— WORK REQUEST 1 —
In the passage on burnout among ICU clinicians, which organization's standards for healthy work environments are cited?
— WORK REQUEST 2 —
Extend the passage on burnout among ICU clinicians, picking up after its final sentence.

— SOURCE DOCUMENT —
Increased burnout among critical care clinicians is associated with worse interdisciplinary relationships in the ICU. Conversely, better nurse/physician communication is associated with enhanced professional relationships and learning for nurses and physicians, and decreased job stress for nurses. Thus, enhanced interdisciplinary collaboration may be an important target for reducing burnout. The structure of the work environment, such as increased work hours and decreased days off, is associated with increased symptoms among clinicians. Interest is growing in creating healthy work environments for ICU clinicians. The American Association of Critical-Care Nurses’ standards for establishing and sustaining healthy work environments advocate skilled communication, true collaboration, effective decision making, appropriate staffing, meaningful recognition, and authentic leadership.

Dataset items
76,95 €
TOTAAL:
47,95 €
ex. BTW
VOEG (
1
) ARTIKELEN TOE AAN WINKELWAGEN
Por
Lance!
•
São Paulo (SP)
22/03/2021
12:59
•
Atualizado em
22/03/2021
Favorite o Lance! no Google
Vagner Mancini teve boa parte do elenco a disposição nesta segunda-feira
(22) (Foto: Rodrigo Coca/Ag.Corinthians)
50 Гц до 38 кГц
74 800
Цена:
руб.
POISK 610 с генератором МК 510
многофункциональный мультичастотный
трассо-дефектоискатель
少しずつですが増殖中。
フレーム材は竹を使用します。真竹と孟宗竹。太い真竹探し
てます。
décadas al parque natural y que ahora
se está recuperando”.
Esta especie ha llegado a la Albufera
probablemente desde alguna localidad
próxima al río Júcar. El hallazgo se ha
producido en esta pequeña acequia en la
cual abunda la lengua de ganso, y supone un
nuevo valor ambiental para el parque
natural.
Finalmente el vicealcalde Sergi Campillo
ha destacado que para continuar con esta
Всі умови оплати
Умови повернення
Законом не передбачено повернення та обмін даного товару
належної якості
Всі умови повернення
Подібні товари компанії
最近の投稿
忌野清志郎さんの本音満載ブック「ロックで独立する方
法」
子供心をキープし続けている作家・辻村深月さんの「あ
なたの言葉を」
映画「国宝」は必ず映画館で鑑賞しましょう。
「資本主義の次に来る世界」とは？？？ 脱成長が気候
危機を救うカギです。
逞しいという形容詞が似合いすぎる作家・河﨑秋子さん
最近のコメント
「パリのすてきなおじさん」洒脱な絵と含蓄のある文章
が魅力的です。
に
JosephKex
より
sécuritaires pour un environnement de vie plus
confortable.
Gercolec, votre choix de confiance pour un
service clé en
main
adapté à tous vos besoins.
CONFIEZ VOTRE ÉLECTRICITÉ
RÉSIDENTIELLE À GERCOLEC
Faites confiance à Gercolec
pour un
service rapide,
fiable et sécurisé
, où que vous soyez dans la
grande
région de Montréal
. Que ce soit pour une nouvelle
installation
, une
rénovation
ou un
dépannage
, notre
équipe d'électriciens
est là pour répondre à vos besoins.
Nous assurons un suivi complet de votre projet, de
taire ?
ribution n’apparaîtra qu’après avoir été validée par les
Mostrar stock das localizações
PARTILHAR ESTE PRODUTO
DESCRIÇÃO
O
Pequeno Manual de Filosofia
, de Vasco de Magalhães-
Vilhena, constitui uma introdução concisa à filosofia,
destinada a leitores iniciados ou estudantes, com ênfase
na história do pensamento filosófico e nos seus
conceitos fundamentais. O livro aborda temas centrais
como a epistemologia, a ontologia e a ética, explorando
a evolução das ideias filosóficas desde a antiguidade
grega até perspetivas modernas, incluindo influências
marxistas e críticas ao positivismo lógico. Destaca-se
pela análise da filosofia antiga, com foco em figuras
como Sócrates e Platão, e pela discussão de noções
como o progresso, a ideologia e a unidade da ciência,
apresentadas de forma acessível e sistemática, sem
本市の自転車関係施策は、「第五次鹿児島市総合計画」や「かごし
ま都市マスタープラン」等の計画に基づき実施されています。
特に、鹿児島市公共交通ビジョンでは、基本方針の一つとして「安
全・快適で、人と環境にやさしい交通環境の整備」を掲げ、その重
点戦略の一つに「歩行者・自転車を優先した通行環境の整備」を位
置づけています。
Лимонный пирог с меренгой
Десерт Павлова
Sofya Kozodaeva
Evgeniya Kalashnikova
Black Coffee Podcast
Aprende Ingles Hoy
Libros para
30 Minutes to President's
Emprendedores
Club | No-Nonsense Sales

— EXERCISE RESPONSE 1 —
The American Association of Critical-Care Nurses.

— EXERCISE RESPONSE 2 —
Physicians who care for dying patients and their families have a responsibility to provide the highest possible quality in end-of-life care. End-of-life care requires specific skills that traditionally have not been well taught in medical school or postgraduate training. More attention is needed to find effective methods to teach and evaluate these skills The needed skills are diverse and include cognitive skills like symptom management, affective skills such as providing emotional support, communication skills, and facilitating coordination and continuity of care. Physician factors, including physician’s culture, spiritual beliefs, and personal values, can influence end-of-life care and therefore can compromise or test a physician’s professionalism and diminish the quality of end-of-life care. Settings such as the ICU present significant challenges to high-quality of end-of-life care due to the focus on technologic life-sustaining therapies; physicians in these settings are also likely to care for patients with diagnoses that provide challenges, such as difficult prognostication and lack of access to palliative care. These challenges increase the importance of intensivist physicians acknowledging and meeting their responsibilities for end-of-life care. In the context of these challenges, maintaining awareness of one’s personal values and simultaneously understanding and respecting the values of others becomes especially important. The provision of a peaceful and dignified death permits us to fulfill our professional responsibility to patients and their families. When done well, it can be as satisfying as any other aspect of clinical practice.